Из книги Льва Симкина «Полтора часа возмездия»:

«Действительно ли он сразу бросился в глаза населению лагеря – или так воздействует на память совершенный им подвиг, доподлинно установить невозможно – такова специфика всякого «человеческого документа». Несомненно лишь то, что прибытие советских военнопленных как монолитной группы, обладающей боевым опытом, повысило моральный дух узников Собибора. Уж очень отличались они от «старожилов». Последние еще до лагеря не один год провели в гетто и были чрезвычайно измучены. Сказывалось время унижений и оскорблений. Многих сдерживали семьи, вместе с которыми их депортировали в лагерь. Люди были настолько замордованы, что, когда 14 октября 1943 года настал час постоять за себя, полторы сотни из них на побег не решились – остались в лагере.
«Если бы Печерский не появился там, не поднял это восстание, не задумал все правильно, не просчитал до мелочей, нас всех послали бы в газовые камеры», – утверждал впоследствии один из участников восстания Алексей Вайцен…»

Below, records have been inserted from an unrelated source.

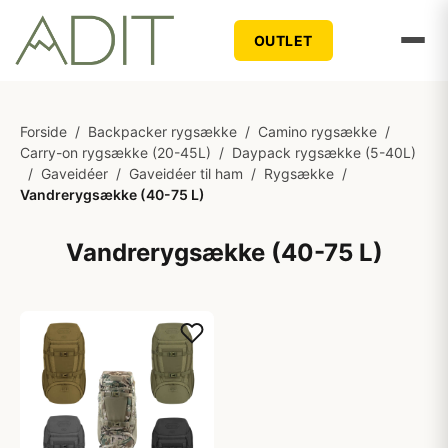
OUTLET
Forside
/
Backpacker rygsække
/
Camino rygsække
/
Carry-on rygsække (20-45L)
/
Daypack rygsække (5-40L)
/
Gaveidéer
/
Gaveidéer til ham
/
Rygsække
/
Vandrerygsække (40-75 L)
Vandrerygsække (40-75 L)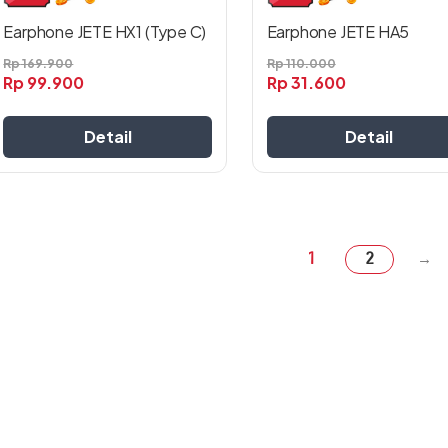
halaman
halaman
produk
produk
Earphone JETE HA5
Earphone JETE HX1 (Type C)
Rp
110.000
Rp
169.900
Rp
31.600
Rp
99.900
Detail
Detail
1
2
→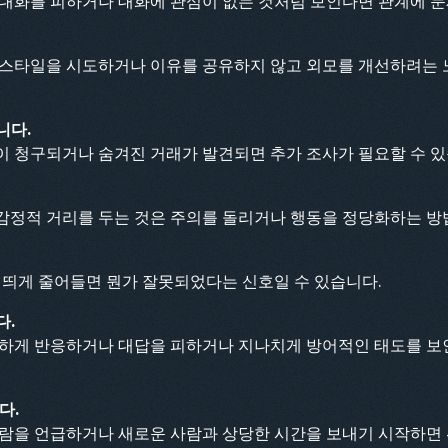
대화를 피하거나 대화에 관심이 없는 것처럼 보인다면 관계에 문
 스타일을 시도하거나 이유를 공유하지 않고 외모를 개선하려는 
니다.
이 청구되거나 숨겨진 거래가 발견되면 추가 조사가 필요할 수 있
감정적 거리를 두는 것은 주의를 돌리거나 행동을 정당화하는 방법
 띄게 줄어들면 뭔가 잘못되었다는 신호일 수 있습니다.
다.
민하게 반응하거나 대답을 피하거나 지나치게 방어적인 태도를 보
다.
람을 언급하거나 새로운 사람과 상당한 시간을 보내기 시작하면 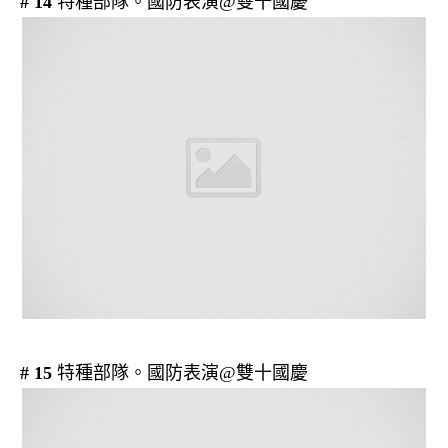
# 14
特種部隊。國防表演@雙十國慶
# 15
特種部隊。國防表演@雙十國慶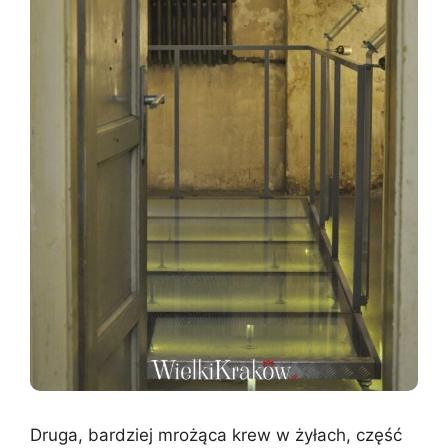
Druga, bardziej mrożąca krew w żyłach, część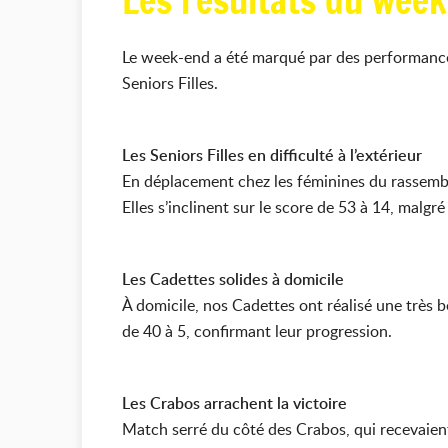
Les résultats du week
Le week-end a été marqué par des performances
Seniors Filles.
Les Seniors Filles en difficulté à l’extérieur
En déplacement chez les féminines du rassembl
Elles s’inclinent sur le score de 53 à 14, malg
Les Cadettes solides à domicile
À domicile, nos Cadettes ont réalisé une très 
de 40 à 5, confirmant leur progression.
Les Crabos arrachent la victoire
Match serré du côté des Crabos, qui recevaien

На фото: Александр Печерский: 1944 год и 1980 год

– И они с тех пор не встречались?

– Бабаев уехал в Москву, поступил в аспирантуру. А в 1965-м пришел на вечер в честь двадцатилетия победы в Великой Отечественной войне, который вел знаменитый писатель, историк войны Сергей Сергеевич Смирнов. Он начал рассказывать о восстании в Собиборе, о котором практически ничего не было известно, хотя первые публикации к тому моменту уже состоялись. И речь, естественно, зашла о Печерском. И в этот момент Бабаев понял, что это тот самый Александр Аронович Печерский, неприметный народный заседатель в ростовском районном суде. Сам Печерский опаздывал, и, когда он зашел в зал – пожилой, седой человек, – все присутствующие встали. Конечно, подействовал и рассказ Смирнова, но одновременно, считает Бабаев, была в Печерском огромная внутренняя сила. И ведь когда его привезли в Собибор, то же самое почувствовали и заключенные лагеря. Они ведь безоговорочно признали его право возглавить восстание, понадеялись на него. При том что, кроме него, в лагере были люди очень мужественные, которые во время восстания повели себя героически. Например, Аркадий Вайспапир, убивший двух немцев. Но руководство было доверено именно Печерскому, хотя он даже не был офицером. Но он вел себя в соответствии с представлениями об офицерском долге. Скорее даже так: Печерский миф о советском офицере превратил в реальность

– В истории Второй мировой войны что-то похожее на Собиборское восстание было?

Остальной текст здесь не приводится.